• [TASK OBJECTIVE]
Restate word for word the line containing "101064 | KRISHAN" and all remaining lines of the entries below.

• [DATASET ENTRIES]
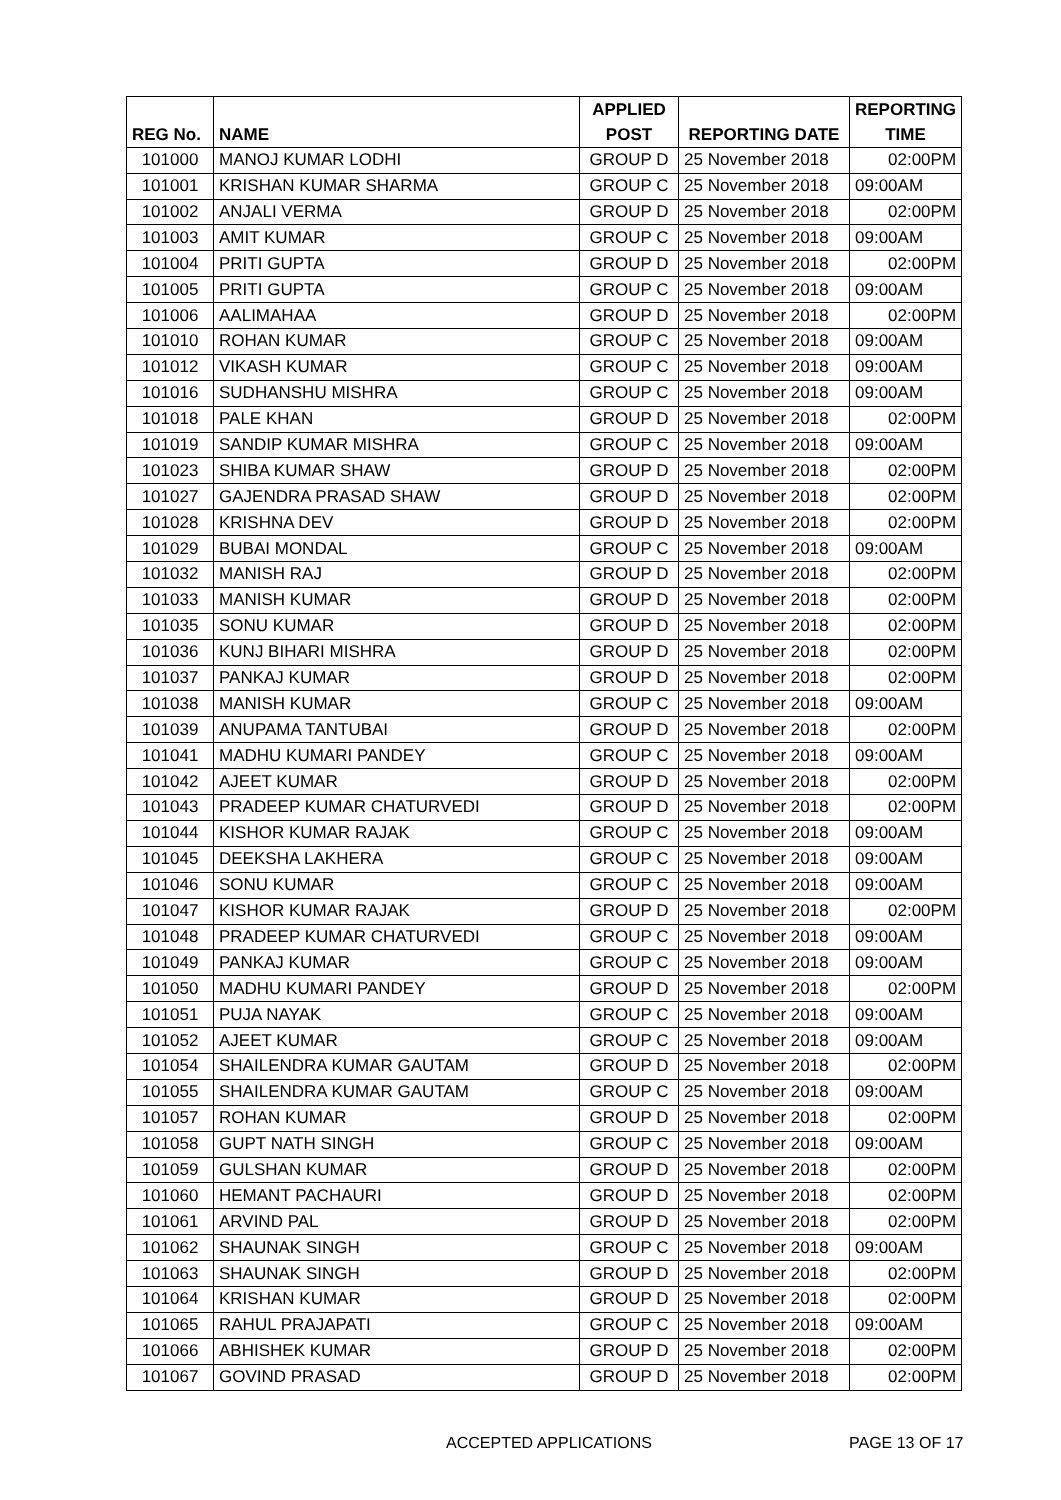| | | APPLIED | | REPORTING |
| --- | --- | --- | --- | --- |
| REG No. | NAME | POST | REPORTING DATE | TIME |
| 101000 | MANOJ KUMAR LODHI | GROUP D | 25 November 2018 | 02:00PM |
| 101001 | KRISHAN KUMAR SHARMA | GROUP C | 25 November 2018 | 09:00AM |
| 101002 | ANJALI VERMA | GROUP D | 25 November 2018 | 02:00PM |
| 101003 | AMIT KUMAR | GROUP C | 25 November 2018 | 09:00AM |
| 101004 | PRITI GUPTA | GROUP D | 25 November 2018 | 02:00PM |
| 101005 | PRITI GUPTA | GROUP C | 25 November 2018 | 09:00AM |
| 101006 | AALIMAHAA | GROUP D | 25 November 2018 | 02:00PM |
| 101010 | ROHAN KUMAR | GROUP C | 25 November 2018 | 09:00AM |
| 101012 | VIKASH KUMAR | GROUP C | 25 November 2018 | 09:00AM |
| 101016 | SUDHANSHU MISHRA | GROUP C | 25 November 2018 | 09:00AM |
| 101018 | PALE KHAN | GROUP D | 25 November 2018 | 02:00PM |
| 101019 | SANDIP KUMAR MISHRA | GROUP C | 25 November 2018 | 09:00AM |
| 101023 | SHIBA KUMAR SHAW | GROUP D | 25 November 2018 | 02:00PM |
| 101027 | GAJENDRA PRASAD SHAW | GROUP D | 25 November 2018 | 02:00PM |
| 101028 | KRISHNA DEV | GROUP D | 25 November 2018 | 02:00PM |
| 101029 | BUBAI MONDAL | GROUP C | 25 November 2018 | 09:00AM |
| 101032 | MANISH RAJ | GROUP D | 25 November 2018 | 02:00PM |
| 101033 | MANISH KUMAR | GROUP D | 25 November 2018 | 02:00PM |
| 101035 | SONU KUMAR | GROUP D | 25 November 2018 | 02:00PM |
| 101036 | KUNJ BIHARI MISHRA | GROUP D | 25 November 2018 | 02:00PM |
| 101037 | PANKAJ KUMAR | GROUP D | 25 November 2018 | 02:00PM |
| 101038 | MANISH KUMAR | GROUP C | 25 November 2018 | 09:00AM |
| 101039 | ANUPAMA TANTUBAI | GROUP D | 25 November 2018 | 02:00PM |
| 101041 | MADHU KUMARI PANDEY | GROUP C | 25 November 2018 | 09:00AM |
| 101042 | AJEET KUMAR | GROUP D | 25 November 2018 | 02:00PM |
| 101043 | PRADEEP KUMAR CHATURVEDI | GROUP D | 25 November 2018 | 02:00PM |
| 101044 | KISHOR KUMAR RAJAK | GROUP C | 25 November 2018 | 09:00AM |
| 101045 | DEEKSHA LAKHERA | GROUP C | 25 November 2018 | 09:00AM |
| 101046 | SONU KUMAR | GROUP C | 25 November 2018 | 09:00AM |
| 101047 | KISHOR KUMAR RAJAK | GROUP D | 25 November 2018 | 02:00PM |
| 101048 | PRADEEP KUMAR CHATURVEDI | GROUP C | 25 November 2018 | 09:00AM |
| 101049 | PANKAJ KUMAR | GROUP C | 25 November 2018 | 09:00AM |
| 101050 | MADHU KUMARI PANDEY | GROUP D | 25 November 2018 | 02:00PM |
| 101051 | PUJA NAYAK | GROUP C | 25 November 2018 | 09:00AM |
| 101052 | AJEET KUMAR | GROUP C | 25 November 2018 | 09:00AM |
| 101054 | SHAILENDRA KUMAR GAUTAM | GROUP D | 25 November 2018 | 02:00PM |
| 101055 | SHAILENDRA KUMAR GAUTAM | GROUP C | 25 November 2018 | 09:00AM |
| 101057 | ROHAN KUMAR | GROUP D | 25 November 2018 | 02:00PM |
| 101058 | GUPT NATH SINGH | GROUP C | 25 November 2018 | 09:00AM |
| 101059 | GULSHAN KUMAR | GROUP D | 25 November 2018 | 02:00PM |
| 101060 | HEMANT PACHAURI | GROUP D | 25 November 2018 | 02:00PM |
| 101061 | ARVIND PAL | GROUP D | 25 November 2018 | 02:00PM |
| 101062 | SHAUNAK SINGH | GROUP C | 25 November 2018 | 09:00AM |
| 101063 | SHAUNAK SINGH | GROUP D | 25 November 2018 | 02:00PM |
| 101064 | KRISHAN KUMAR | GROUP D | 25 November 2018 | 02:00PM |
| 101065 | RAHUL PRAJAPATI | GROUP C | 25 November 2018 | 09:00AM |
| 101066 | ABHISHEK KUMAR | GROUP D | 25 November 2018 | 02:00PM |
| 101067 | GOVIND PRASAD | GROUP D | 25 November 2018 | 02:00PM |
ACCEPTED APPLICATIONS PAGE 13 OF 17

• [OUTPUT OF THE EXERCISE]
| 101064 | KRISHAN KUMAR | GROUP D | 25 November 2018 | 02:00PM |
| 101065 | RAHUL PRAJAPATI | GROUP C | 25 November 2018 | 09:00AM |
| 101066 | ABHISHEK KUMAR | GROUP D | 25 November 2018 | 02:00PM |
| 101067 | GOVIND PRASAD | GROUP D | 25 November 2018 | 02:00PM |
ACCEPTED APPLICATIONS PAGE 13 OF 17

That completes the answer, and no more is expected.